O poeta perdido no Brasil
Se há um galardão que, na última década, tem servido para alavancar a
carreira de vários escritores e garantir a internacionalização da sua obra é o
Prémio José Saramago. Mas Paulo José Miranda é o único que não pode contar essa
história. Não consegue editar os seus livros e diz que é ostensivamente ignorado
pelos media portugueses.
«Para mim, Paulo José Miranda é o melhor escritor de todos os que receberam o
Prémio Saramago», afirma Vasco Luís Curado, um dos novíssimos autores e
finalista do Prémio Leya. «As narrativas dele têm uma carga e uma intenção
poética, quer ao nível da ação quer da linguagem, que o tornam incomparável.
Nada ali é gratuito ou para entreter.»
Com o Corpo Todo é um romance violento, sem concessões. A angústia das
narrativas que escreveu nos anos 1990 converte-se em dureza. A poesia está lá
mas muda de tom. A realidade continua a ser algo de inacessível às personagens e
aos leitores, mas é como se P.J.M. tivesse desistido da ideia de redenção e
tivesse assumido que o desterro é a condição do humano.
«Admiro muito a coragem de P.J.M. ter conseguido transformar tão radicalmente
a sua escrita», diz ainda Vasco Luís Curado. «A maior parte dos escritores não
tem essa coragem e fica a tentar repetir-se, para continuar a agradar a editores
e leitores ou porque não sabe fazer mais.»

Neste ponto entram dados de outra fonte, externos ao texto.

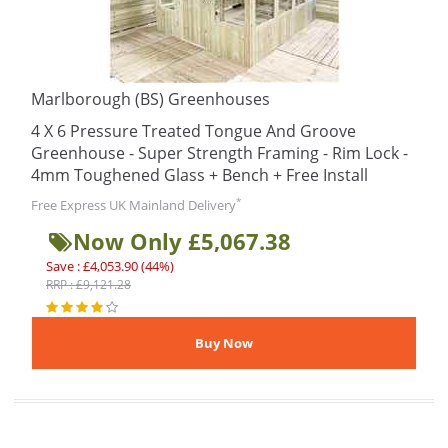
Marlborough (BS) Greenhouses
4 X 6 Pressure Treated Tongue And Groove
Greenhouse - Super Strength Framing - Rim Lock -
4mm Toughened Glass + Bench + Free Install
*
Free Express UK Mainland Delivery
Now Only £5,067.38
Save : £4,053.90 (44%)
RRP : £9,121.28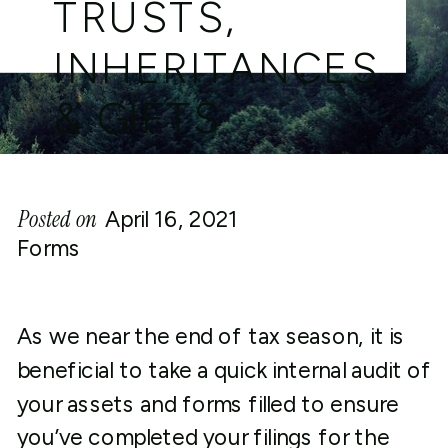
TRUSTS,
INHERITANCES
& GIFTS
Posted on
April 16, 2021
Forms
As we near the end of tax season, it is
beneficial to take a quick internal audit of
your assets and forms filled to ensure
you’ve completed your filings for the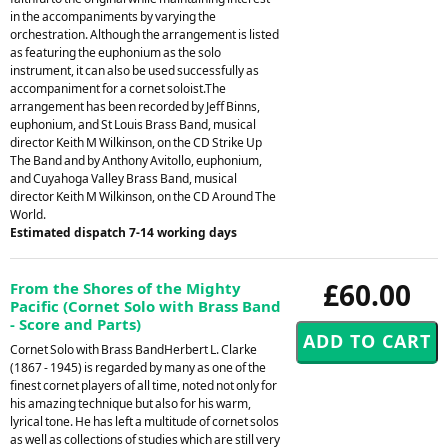
in the accompaniments by varying the
orchestration. Although the arrangement is listed
as featuring the euphonium as the solo
instrument, it can also be used successfully as
accompaniment for a cornet soloist.The
arrangement has been recorded by Jeff Binns,
euphonium, and St Louis Brass Band, musical
director Keith M Wilkinson, on the CD Strike Up
The Band and by Anthony Avitollo, euphonium,
and Cuyahoga Valley Brass Band, musical
director Keith M Wilkinson, on the CD Around The
World.
Estimated dispatch 7-14 working days
£60.00
From the Shores of the Mighty
Pacific (Cornet Solo with Brass Band
- Score and Parts)
Cornet Solo with Brass BandHerbert L. Clarke
(1867 - 1945) is regarded by many as one of the
finest cornet players of all time, noted not only for
his amazing technique but also for his warm,
lyrical tone. He has left a multitude of cornet solos
as well as collections of studies which are still very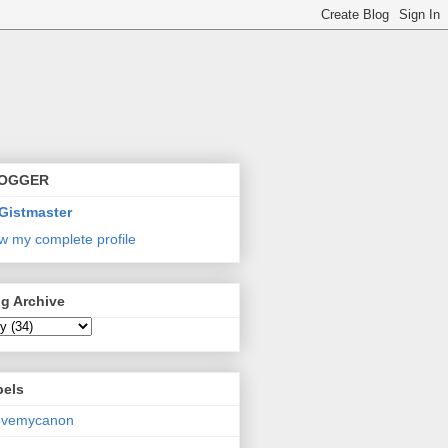
OGGER
Gistmaster
w my complete profile
g Archive
bels
lovemycanon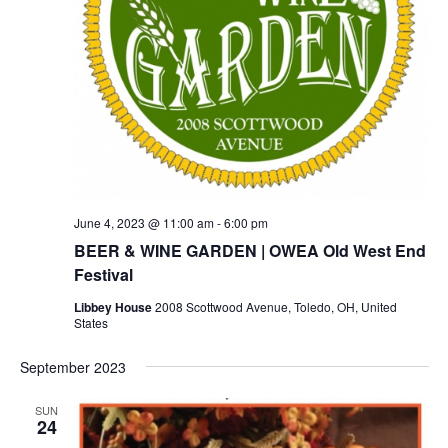
June 4, 2023 @ 11:00 am
-
6:00 pm
BEER & WINE GARDEN | OWEA Old West End
Festival
Libbey House
2008 Scottwood Avenue, Toledo, OH, United
States
September 2023
SUN
24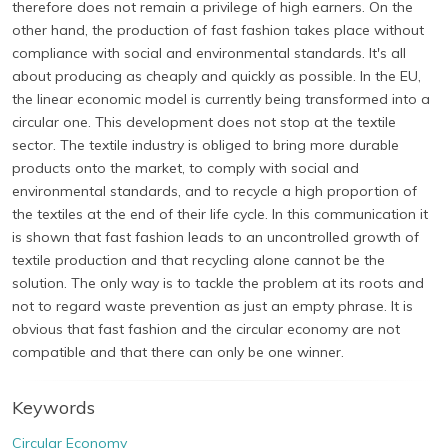
therefore does not remain a privilege of high earners. On the
other hand, the production of fast fashion takes place without
compliance with social and environmental standards. It's all
about producing as cheaply and quickly as possible. In the EU,
the linear economic model is currently being transformed into a
circular one. This development does not stop at the textile
sector. The textile industry is obliged to bring more durable
products onto the market, to comply with social and
environmental standards, and to recycle a high proportion of
the textiles at the end of their life cycle. In this communication it
is shown that fast fashion leads to an uncontrolled growth of
textile production and that recycling alone cannot be the
solution. The only way is to tackle the problem at its roots and
not to regard waste prevention as just an empty phrase. It is
obvious that fast fashion and the circular economy are not
compatible and that there can only be one winner.
Keywords
Circular Economy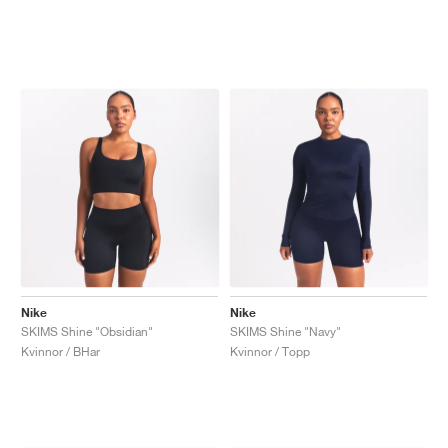
Nike
Nike
SKIMS Shine "Obsidian"
SKIMS Shine "Navy"
Kvinnor / BHar
Kvinnor / Topp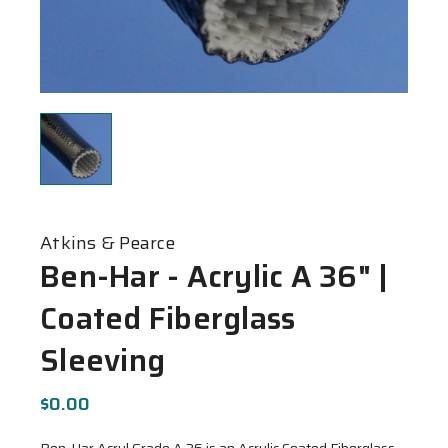
Atkins & Pearce
Ben-Har - Acrylic A 36" |
Coated Fiberglass
Sleeving
$0.00
Ben-Har Acryl Grade A 36 is an Acrylic Coated Fiberglass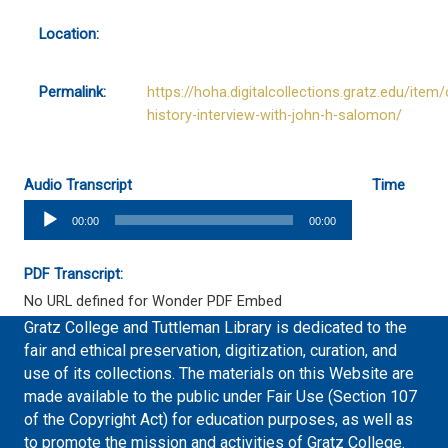
Location:
Permalink:
https://hoha.digitalcollections.gratz.edu/item/
history-interview-with-john-h-salomon/
Audio Transcript
Time
Audio
00:00
00:00
Player
PDF Transcript:
No URL defined for Wonder PDF Embed
Gratz College and Tuttleman Library is dedicated to the
fair and ethical preservation, digitization, curation, and
use of its collections. The materials on this Website are
made available to the public under Fair Use (Section 107
of the Copyright Act) for education purposes, as well as
to promote the mission and activities of Gratz College.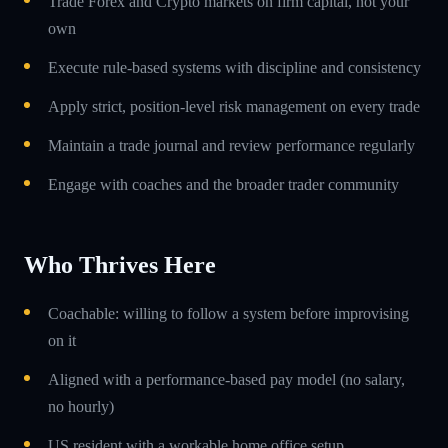
Trade Forex and Crypto markets on firm capital, not your
own
Execute rule-based systems with discipline and consistency
Apply strict, position-level risk management on every trade
Maintain a trade journal and review performance regularly
Engage with coaches and the broader trader community
Who Thrives Here
Coachable: willing to follow a system before improvising
on it
Aligned with a performance-based pay model (no salary,
no hourly)
US resident with a workable home office setup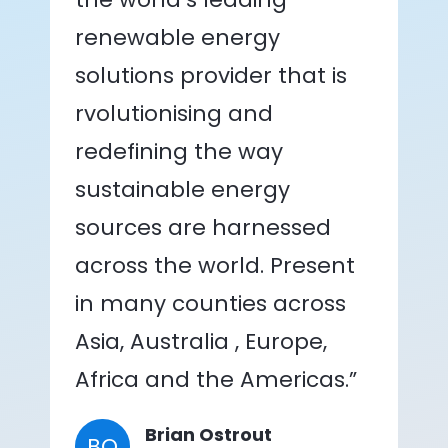
renewable energy
solutions provider that is
rvolutionising and
redefining the way
sustainable energy
sources are harnessed
across the world. Present
in many counties across
Asia, Australia , Europe,
Africa and the Americas.”
Brian Ostrout
BO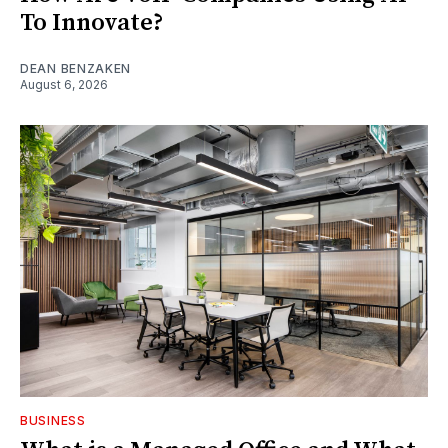
To Innovate?
DEAN BENZAKEN
August 6, 2026
BUSINESS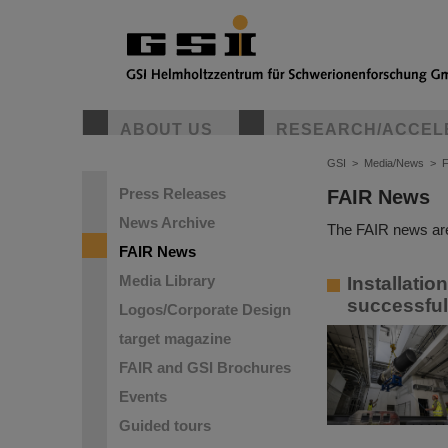
ABOUT US
RESEARCH/ACCEL
GSI
>
Media/News
>
Press Releases
FAIR News
News Archive
The FAIR news are
FAIR News
Media Library
Installatio
successful
Logos/Corporate Design
target magazine
FAIR and GSI Brochures
Events
Guided tours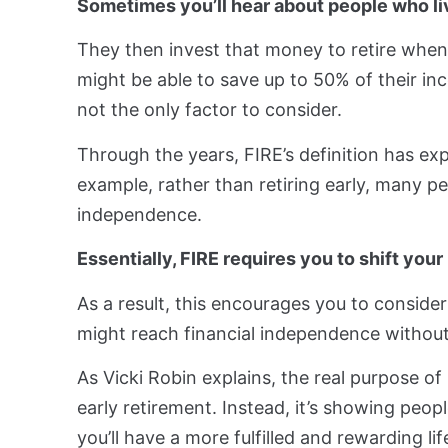
Sometimes you’ll hear about people who liv
They then invest that money to retire when 
might be able to save up to 50% of their inc
not the only factor to consider.
Through the years, FIRE’s definition has ex
example, rather than retiring early, many 
independence.
Essentially, FIRE requires you to shift yo
As a result, this encourages you to consid
might reach financial independence withou
As Vicki Robin explains, the real purpose of
early retirement. Instead, it’s showing peopl
you’ll have a more fulfilled and rewarding life.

«Eu escrevo. É isso que eu faço», afirma P.J.M. com a tranquilidade de uma
evidência. «Não escrevo aquilo que os editores querem publicar, não escrevo para
as massas. Além disso estou longe. Estou fora do circuito. Sempre estive.»

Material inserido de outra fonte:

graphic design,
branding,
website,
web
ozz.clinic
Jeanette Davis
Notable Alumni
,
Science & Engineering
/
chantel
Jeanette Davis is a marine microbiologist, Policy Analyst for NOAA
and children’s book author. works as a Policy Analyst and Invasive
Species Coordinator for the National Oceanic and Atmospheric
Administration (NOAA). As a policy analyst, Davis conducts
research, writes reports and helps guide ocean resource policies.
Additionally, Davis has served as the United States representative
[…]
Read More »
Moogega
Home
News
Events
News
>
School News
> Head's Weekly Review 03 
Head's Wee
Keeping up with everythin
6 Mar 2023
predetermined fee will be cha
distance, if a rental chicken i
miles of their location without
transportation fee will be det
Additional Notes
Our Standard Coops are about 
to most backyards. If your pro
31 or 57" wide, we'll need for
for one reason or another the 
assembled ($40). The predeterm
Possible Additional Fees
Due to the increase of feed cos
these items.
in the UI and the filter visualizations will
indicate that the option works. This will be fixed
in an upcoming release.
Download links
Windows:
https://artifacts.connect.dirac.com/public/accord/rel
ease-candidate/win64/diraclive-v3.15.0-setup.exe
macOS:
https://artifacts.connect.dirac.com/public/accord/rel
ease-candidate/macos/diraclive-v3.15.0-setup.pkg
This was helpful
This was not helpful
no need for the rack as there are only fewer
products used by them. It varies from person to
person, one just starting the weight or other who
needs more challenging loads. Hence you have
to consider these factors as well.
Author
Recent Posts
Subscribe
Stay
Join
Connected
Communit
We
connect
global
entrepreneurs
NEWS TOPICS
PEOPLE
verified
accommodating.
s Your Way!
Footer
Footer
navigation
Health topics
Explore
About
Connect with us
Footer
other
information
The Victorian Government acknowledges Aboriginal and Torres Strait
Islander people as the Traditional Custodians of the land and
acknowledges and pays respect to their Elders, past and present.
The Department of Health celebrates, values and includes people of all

«Conheci o Paulo quando ele foi meu aluno no curso de Filosofia», conta
António de Castro Caeiro, professor de Filosofia e Grego na Universidade Nova de
Lisboa, melhor amigo do escritor. «Apesar de ser um aluno brilhante ele não é um
filósofo, é um poeta. Não só no que escreve mas também no que é. No nosso meio
de amigos ele é conhecido como "o poeta".»
Este desligamento de P.J.M. aos constrangimentos do quotidiano e as
circunstâncias difíceis da sua vida são contados por Caeiro com um encolher de
ombros e um sorriso. «Ele é mesmo assim. É um poeta.»
«Quando o visitei no Brasil ele raramente saía de casa. Não tinha documentos.
Mal tinha dinheiro para comer. Apenas escrevia. Fui eu e um amigo que o levámos
a conhecer a cidade onde ele vivia», diz com uma gargalhada. «Ele é mesmo assim.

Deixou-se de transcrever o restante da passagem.